For daily Possession limits, that season begins 3rd Sat in June???? 

Soooooooo.. why are there a ton of bass boats on the water this morning (which is where i would like to be!)


----------



## Crazy Axe (Mar 11, 2007)

If they are targeting out of season fish, they can get in a lot of trouble.


----------



## Scott K (Aug 26, 2008)

scooter65 said:


> Soooooooo.. why are there a ton of bass boats on the water this morning (which is where i would like to be!)


"Bass" boats don't have to be used only for catching bass. Do you want people to just sit home on one of the nicest days of the year?


----------



## Crazy Axe (Mar 11, 2007)

too.


----------



## scooter65 (Sep 23, 2008)

Scott K said:


> "Bass" boats don't have to be used only for catching bass. Do you want people to just sit home on one of the nicest days of the year?

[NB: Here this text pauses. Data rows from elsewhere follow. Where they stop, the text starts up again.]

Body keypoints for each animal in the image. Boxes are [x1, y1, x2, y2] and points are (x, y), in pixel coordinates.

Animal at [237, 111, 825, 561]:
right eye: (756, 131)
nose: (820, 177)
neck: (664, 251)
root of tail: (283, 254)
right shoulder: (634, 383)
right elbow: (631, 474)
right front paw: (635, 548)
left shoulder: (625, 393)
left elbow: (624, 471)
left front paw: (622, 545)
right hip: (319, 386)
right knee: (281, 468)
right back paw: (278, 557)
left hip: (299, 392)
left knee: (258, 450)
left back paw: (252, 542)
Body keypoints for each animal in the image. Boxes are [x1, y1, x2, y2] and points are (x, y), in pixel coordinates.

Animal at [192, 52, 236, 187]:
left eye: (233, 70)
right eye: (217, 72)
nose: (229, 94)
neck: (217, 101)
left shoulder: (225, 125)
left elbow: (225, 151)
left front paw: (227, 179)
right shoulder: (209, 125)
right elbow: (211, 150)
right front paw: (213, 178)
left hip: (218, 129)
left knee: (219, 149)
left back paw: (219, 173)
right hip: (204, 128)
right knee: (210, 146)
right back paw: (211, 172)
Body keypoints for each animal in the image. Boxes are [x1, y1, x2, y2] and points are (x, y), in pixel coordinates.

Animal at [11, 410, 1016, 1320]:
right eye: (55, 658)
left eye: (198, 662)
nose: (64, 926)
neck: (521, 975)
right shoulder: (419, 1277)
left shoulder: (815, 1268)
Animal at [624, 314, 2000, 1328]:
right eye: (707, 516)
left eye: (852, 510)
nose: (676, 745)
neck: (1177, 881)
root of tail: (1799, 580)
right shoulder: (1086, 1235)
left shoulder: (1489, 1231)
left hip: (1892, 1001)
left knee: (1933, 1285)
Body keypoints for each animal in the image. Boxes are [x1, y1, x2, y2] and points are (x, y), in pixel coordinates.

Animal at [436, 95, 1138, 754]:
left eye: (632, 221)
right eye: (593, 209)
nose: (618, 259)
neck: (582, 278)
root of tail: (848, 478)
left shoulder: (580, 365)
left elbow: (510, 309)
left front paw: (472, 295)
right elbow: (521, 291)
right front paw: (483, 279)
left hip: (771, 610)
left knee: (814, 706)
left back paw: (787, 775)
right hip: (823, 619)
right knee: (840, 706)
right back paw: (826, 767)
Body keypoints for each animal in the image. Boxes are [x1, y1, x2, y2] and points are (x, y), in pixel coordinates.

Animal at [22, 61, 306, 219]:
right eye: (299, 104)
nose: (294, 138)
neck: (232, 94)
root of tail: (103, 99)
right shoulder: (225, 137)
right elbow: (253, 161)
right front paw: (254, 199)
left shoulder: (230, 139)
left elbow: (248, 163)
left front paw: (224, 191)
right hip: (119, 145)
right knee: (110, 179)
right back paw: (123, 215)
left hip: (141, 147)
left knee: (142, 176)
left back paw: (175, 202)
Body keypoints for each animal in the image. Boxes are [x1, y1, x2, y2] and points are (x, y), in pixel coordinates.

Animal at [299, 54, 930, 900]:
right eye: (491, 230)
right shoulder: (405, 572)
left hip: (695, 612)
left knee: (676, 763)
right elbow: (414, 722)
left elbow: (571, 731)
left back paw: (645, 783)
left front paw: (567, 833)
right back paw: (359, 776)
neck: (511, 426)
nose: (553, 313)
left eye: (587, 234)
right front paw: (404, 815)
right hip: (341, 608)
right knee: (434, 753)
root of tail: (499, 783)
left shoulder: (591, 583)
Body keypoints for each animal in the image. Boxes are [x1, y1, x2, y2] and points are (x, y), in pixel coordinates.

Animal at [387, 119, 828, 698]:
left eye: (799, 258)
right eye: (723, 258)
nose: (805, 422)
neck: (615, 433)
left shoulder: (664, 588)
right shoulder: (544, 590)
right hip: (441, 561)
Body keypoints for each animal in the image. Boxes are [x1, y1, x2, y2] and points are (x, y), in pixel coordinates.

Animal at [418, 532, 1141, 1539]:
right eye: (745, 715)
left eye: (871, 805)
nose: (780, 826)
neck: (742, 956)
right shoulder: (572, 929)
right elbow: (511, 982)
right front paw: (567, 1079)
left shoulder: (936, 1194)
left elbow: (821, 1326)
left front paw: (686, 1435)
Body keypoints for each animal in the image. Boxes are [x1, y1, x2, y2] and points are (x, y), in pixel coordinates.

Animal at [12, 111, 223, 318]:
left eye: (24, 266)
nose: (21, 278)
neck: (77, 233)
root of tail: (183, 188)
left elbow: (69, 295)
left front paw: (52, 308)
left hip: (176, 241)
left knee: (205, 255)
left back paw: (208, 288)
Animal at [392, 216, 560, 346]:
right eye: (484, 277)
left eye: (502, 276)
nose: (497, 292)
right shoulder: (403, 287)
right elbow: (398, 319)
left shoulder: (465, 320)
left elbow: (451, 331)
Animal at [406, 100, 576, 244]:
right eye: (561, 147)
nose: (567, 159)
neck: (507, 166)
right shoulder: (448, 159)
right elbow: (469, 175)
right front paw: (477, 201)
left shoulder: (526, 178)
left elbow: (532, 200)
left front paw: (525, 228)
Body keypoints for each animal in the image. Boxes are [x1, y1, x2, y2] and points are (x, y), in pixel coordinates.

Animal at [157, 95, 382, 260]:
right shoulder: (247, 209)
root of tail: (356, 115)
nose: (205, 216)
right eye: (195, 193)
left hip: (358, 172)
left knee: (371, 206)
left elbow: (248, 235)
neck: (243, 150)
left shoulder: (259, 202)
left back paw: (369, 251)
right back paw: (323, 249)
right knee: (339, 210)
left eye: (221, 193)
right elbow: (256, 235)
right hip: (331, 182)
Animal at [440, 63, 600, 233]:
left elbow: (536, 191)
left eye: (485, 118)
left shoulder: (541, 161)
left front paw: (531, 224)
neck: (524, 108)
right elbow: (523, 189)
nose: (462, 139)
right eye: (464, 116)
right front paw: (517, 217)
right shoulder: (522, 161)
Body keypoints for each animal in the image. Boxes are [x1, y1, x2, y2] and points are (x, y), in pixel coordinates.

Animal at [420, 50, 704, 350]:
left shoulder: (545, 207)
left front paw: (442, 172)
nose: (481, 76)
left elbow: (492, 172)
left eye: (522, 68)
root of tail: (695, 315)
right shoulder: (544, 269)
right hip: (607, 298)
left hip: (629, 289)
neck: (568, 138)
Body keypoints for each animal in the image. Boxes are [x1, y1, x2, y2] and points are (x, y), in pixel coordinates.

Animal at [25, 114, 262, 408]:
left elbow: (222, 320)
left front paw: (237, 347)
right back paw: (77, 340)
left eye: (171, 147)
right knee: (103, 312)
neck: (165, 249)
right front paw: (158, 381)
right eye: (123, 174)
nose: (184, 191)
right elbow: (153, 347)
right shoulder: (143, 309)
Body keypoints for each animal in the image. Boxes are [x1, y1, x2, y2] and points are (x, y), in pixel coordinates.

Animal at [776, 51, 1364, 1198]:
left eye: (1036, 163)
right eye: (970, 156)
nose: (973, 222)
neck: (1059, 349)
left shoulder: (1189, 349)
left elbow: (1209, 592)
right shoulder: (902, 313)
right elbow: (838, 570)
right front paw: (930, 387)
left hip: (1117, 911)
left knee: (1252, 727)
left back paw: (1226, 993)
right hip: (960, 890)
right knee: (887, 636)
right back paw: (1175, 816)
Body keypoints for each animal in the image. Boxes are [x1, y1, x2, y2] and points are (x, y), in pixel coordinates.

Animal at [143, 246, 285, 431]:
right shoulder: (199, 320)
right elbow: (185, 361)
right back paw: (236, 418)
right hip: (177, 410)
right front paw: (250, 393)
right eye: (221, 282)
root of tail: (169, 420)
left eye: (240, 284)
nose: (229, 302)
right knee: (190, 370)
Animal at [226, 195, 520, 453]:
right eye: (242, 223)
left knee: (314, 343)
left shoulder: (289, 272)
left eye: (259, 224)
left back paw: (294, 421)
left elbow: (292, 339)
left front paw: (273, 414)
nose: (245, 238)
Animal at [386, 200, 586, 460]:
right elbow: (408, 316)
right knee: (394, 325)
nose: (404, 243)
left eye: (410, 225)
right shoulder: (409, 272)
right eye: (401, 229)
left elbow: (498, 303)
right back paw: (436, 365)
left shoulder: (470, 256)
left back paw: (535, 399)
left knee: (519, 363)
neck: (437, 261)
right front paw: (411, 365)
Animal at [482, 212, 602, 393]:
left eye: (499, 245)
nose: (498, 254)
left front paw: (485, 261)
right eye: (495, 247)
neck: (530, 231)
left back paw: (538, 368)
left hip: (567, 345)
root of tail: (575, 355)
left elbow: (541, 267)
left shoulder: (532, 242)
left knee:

Well, the 12 different boats I observed were doing an awful lot of casting with spinners and such....... I'm pretty sure they weren't catfishing. The way I understand it, if you are actively fishing in a manner that catches the species which is out of season, then you are as guilty as catching them. Up to the discretion of Ranger. 

Now I'm sure if your jigging a 1/32 ounce jig for crappie and you happen to snag a bass I would think you had an alibi..


----------



## malainse (Sep 2, 2002)

You answered your own question.....

If you feel they were in violation of the law by targeting bass call the RAP line...


----------



## KS up north (Jan 2, 2004)

scooter65 said:


> For daily Possession limits, that season begins *3rd Sat in June*????


That is for LSC.


The Saturday before memorial day is "catch and keep" on lower penninsula inland waters, with exceptions by counties listed in the fishing guide.

Someone correct me if I'm wrong.


----------



## WALLEYE MIKE (Jan 7, 2001)

KS up north said:


> That is for LSC.
> 
> 
> The Saturday before memorial day is "catch and keep" on lower penninsula inland waters, with exceptions by counties listed in the fishing guide.
> ...


You's correct.


----------